Keywords: water absorption, infiltrometer; Grade Level: Second Grade; Total Time Required: One Hour; Setting: Three investigation sites: forest floor, lawn, and blacktop

Subjects Covered: Science

Topics Covered: water absorption

Goals for the Lesson

Students will hike and perform an infiltrometer investigation at three different sites. At each site they will note the characteristics of the land, animals, and air. Following their data collection, students will create an infiltrometer and use the tool to determine the amount of moisture that can be absorbed.

Materials Needed

- 3 sheets of white paper (per student)
- Pencils, crayons, markers, and colored pencils
- PVC piping (1 pipe per pair of students)

State Standards Addressed:
4.1.4 Environment and Ecology
E Recognize the impact of watersheds and wetlands on animals and plants.
* Explain the role of watersheds in everyday life.
* Identify the role of watersheds and wetlands for plants and animals.


1.Ask students /what happens to the rain when it hits the ground?/
Mark down students ideas. Then explain that today they will be
conducting three investigations on what happens to the rain and
where it goes.

2. Take students to site one: the blacktop. Pass out a sheet of white
paper and ask the students to draw the ground. Have them label
what the ground is made up of and what is on the ground. Now have
them draw the "middle layer" of the site (plants, animals,
equipment, or anything that sits on the ground). Finally have them
draw the sky and they should label the items they draw.

3. After their data is collected tell students that they now will
collect data on where the water goes using a tool called an
infiltrometer (pull out a piece of PVC pipe). Demonstrate how to
use the infiltrometer by having partner A push it into the ground
as far as it can go and then have partner B fill the hole of the
infiltrometer with a ¼ cup of water. If the water is absorbed, or
sucked into the ground, have partner B add a second ¼ cup. Each
time they add ¼ cup have them make a tally mark on the back of
their white paper. *Please remember to tell students that if the
water leaks out of the infiltrometer then that is where the
tallies stop. If the water sits on top of the ground and is not
absorbed, they should note this as well.*

4. Repeat steps 2 and 3 at a lawn site and then in a forest area.

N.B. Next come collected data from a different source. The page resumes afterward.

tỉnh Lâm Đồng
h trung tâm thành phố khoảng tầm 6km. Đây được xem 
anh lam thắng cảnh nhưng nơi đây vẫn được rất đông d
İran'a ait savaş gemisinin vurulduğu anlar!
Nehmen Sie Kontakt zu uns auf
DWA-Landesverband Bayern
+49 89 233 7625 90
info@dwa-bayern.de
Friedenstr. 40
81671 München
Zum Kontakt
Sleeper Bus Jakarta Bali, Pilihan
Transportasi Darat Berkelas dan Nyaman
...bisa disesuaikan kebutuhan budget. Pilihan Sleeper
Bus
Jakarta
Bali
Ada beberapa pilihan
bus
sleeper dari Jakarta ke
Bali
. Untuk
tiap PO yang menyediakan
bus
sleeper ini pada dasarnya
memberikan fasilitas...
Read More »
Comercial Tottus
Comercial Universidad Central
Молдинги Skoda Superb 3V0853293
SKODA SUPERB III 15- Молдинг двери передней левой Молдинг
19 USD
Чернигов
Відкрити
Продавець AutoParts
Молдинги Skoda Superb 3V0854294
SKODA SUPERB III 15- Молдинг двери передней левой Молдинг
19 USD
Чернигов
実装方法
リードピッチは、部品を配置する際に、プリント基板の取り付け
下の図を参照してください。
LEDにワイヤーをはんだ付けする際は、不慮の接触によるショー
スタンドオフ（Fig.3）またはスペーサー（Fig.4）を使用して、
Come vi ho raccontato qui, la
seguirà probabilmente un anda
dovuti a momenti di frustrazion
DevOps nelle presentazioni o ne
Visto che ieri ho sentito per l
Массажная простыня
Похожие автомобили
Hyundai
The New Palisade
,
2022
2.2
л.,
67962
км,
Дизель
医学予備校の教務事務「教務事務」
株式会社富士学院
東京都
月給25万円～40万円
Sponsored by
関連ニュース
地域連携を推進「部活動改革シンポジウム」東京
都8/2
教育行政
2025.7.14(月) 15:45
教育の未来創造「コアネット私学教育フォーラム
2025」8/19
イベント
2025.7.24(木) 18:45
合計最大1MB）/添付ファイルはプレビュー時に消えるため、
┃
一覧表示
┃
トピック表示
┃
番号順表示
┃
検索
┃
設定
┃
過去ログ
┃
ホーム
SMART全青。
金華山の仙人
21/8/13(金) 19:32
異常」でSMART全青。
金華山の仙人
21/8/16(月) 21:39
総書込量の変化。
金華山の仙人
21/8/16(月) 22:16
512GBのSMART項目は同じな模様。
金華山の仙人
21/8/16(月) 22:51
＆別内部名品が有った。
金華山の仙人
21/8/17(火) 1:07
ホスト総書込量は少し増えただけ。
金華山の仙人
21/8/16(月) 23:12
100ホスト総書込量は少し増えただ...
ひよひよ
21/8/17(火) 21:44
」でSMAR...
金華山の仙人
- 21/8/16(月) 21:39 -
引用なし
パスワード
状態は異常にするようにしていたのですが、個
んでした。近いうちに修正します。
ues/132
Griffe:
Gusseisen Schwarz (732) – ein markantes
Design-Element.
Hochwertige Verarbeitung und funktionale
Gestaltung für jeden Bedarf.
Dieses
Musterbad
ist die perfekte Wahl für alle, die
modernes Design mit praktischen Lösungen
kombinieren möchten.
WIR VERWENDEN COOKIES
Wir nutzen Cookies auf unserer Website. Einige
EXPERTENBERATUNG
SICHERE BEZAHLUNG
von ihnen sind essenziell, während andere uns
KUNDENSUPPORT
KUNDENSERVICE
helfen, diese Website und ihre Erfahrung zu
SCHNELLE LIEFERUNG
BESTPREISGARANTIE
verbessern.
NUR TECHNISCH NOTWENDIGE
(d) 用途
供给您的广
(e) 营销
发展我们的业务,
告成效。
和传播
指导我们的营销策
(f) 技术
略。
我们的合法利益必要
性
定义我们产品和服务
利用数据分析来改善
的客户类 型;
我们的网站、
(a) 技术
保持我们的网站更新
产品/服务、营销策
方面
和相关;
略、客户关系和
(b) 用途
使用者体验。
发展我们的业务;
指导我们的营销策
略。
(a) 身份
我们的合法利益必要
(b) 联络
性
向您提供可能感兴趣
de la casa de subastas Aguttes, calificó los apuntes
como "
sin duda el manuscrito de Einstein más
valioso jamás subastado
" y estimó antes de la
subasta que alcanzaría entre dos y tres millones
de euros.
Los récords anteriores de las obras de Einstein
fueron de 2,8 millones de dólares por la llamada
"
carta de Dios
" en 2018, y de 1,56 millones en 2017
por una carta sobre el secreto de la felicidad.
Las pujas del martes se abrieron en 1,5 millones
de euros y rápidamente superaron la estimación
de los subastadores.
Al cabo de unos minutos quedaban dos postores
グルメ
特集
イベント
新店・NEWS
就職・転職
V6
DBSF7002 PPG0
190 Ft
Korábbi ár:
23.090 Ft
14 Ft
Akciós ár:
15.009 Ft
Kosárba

5. Have the group come back together to share their data. On the
board ask students what were some characteristics that they
noticed in site one. Write them down on the board. Then discuss
how many tallies they collected with the infiltrometer. Repeat for
site 2 and 3.

6. Now ask students to turn on their thinking caps and think about
why they got these results. What characteristics about the site
changed where the water went? (prompt students to discuss how
plants and soil absorb water. Places that have more plants absorb
more water.

7. Place the words absorb and infiltrometer onto the science word
wall. Have students staple their data sheets together and put a
front cover on the book entitled "Infiltrometer Investigation".
Have them keep this to use for future investigations.


Students will be assessed on the completion of the Infiltrometer Investigation book. Students should have a title page and then three sites where they drew the land characteristics as well as kept tallies for their infiltrometer studies.